Sinatra Project

Posted by Janae Quinones on December 14, 2020

This project, like the last, was pretty easy once I got the hang of it.

However

I can’t say that the entire Sinatra module didn’t give me actual anxiety attacks.

Working full time as a glorified receptionist at a hospital in NYC during a global pandemic, we were short staffed and I for sure had a lot on my plate. This project was the absolute last thing on my mind.

When I finally came around to doing this project, I was stuck on what kind of application I actually wanted to build. I thought about the database that I use at work. We log in, we pull up patient information and provider clinic/on-call information. While we don’t have the accessibility to necessarily create a new doctor or a new patient (this is usually done by administrators), who says the user in my project can’t be an administrator?

And since it’s my project I decided to make the best of it with the little time that I had.

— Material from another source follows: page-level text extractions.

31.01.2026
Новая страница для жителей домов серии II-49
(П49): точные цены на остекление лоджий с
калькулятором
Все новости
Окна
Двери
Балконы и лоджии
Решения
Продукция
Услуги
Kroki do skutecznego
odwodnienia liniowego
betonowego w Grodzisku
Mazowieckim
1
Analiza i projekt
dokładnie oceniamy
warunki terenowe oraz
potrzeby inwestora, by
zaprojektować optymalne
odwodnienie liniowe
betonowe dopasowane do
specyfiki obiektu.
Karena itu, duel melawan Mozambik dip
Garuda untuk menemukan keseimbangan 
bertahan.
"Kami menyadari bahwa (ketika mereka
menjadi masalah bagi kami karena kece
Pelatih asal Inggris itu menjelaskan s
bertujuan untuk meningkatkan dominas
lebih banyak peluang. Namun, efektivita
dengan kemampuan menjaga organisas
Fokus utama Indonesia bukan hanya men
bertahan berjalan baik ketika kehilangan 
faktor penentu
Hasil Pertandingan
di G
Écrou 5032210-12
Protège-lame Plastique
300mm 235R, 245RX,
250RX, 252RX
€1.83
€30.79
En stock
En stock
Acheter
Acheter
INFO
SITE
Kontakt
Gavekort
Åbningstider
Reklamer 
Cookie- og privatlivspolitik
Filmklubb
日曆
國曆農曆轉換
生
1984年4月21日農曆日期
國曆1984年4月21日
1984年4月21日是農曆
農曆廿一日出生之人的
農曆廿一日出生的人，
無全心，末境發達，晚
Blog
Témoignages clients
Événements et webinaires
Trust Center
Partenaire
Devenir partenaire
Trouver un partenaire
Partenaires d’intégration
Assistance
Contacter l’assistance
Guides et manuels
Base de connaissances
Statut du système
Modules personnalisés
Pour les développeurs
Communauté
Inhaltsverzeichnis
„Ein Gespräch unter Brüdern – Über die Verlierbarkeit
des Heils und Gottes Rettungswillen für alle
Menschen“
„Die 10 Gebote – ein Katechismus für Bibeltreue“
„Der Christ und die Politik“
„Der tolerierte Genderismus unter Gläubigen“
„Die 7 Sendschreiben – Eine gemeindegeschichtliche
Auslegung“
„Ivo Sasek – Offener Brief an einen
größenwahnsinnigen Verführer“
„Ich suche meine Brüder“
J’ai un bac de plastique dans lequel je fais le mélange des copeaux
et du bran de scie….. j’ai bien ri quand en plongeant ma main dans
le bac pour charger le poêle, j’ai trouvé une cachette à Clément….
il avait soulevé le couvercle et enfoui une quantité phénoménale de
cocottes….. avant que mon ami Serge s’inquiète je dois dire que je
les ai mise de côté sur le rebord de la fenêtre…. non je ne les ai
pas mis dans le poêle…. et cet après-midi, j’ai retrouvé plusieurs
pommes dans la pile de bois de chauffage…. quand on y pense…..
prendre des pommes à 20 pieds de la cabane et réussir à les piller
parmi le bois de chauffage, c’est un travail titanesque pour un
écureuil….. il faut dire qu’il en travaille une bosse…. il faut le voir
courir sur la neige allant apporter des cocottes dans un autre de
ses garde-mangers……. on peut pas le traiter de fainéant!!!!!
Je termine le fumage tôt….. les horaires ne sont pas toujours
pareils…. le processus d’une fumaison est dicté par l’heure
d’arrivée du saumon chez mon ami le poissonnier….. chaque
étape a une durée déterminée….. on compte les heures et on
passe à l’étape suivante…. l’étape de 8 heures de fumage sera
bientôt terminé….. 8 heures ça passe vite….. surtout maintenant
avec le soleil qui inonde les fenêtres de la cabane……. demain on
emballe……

Installing the Corneal gem was SO helpful in creating my folders. It save me so much time, and it even created a nice blue color scheme to go with my Grey Sloan Memorial Hospital logo that I implemented on the login page.

This application allows a user to log into the database, and they are welcomed by the homepage which displays a link to the available providers, and a link to edit user login information (which is validated by ActiveRecord).

When the available providers are displayed, the user has the option to choose an existing provider or create a new one. Creating a new provider will render a form with inputs that are validated by ActiveRecord and then saves that provider to the database. The application will then redirect the user to a page that displays that providers information such as name, specialty, clinic days, clinic location, and on call days. This page also includes a link that brings the user to a page that displays a list of that provider’s patients.

This patients page will give the user an option to either choose an existing patient, or create a new patient that belongs to that provider. I found that understanding the concept of has_many and belongs_to was fairly simple, however getting my routes to work properly using the foreign keys and ActiveRecord methods was pretty tricky. One of the most challenging parts of this project was trying to figure out how to ensure a patient’s doctor_id was the correct one. Nonetheless, once I got the hang of it everything was smooth sailing!

In the pages that display a patient’s or a provider’s information, there is an link to edit the information. That link contains a form to edit which will be validated by ActiveRecord. It also contains a button to delete this patient or doctor. Something I had a hard time with was trying to figure out how to delete a doctor’s patients from the database when that doctor was being deleted. Turns out you can use ActiveRecord methods to obtain an array of patients, iterate over that array and delete each patient. Like this


    delete '/doctors/:id' do
        #deletes this doctor
        @doctor = Doctor.find(params[:id])
        @doctor.patients.each do |patient|
            patient.destroy #deletes this doctor's patients
        end
        @doctor.destroy 
        redirect to "/doctors"
    end

The easiest part of this project, in my opinion, was implementing validations and authorizations. The entire time I was doing this project, I kept thinking back to my CLI project and saying to myself “I can’t believe I wrote out all those methods”. Using rack, ActiveRecord, and Sinatra showed me how nice it is to inherit from code that has been written already.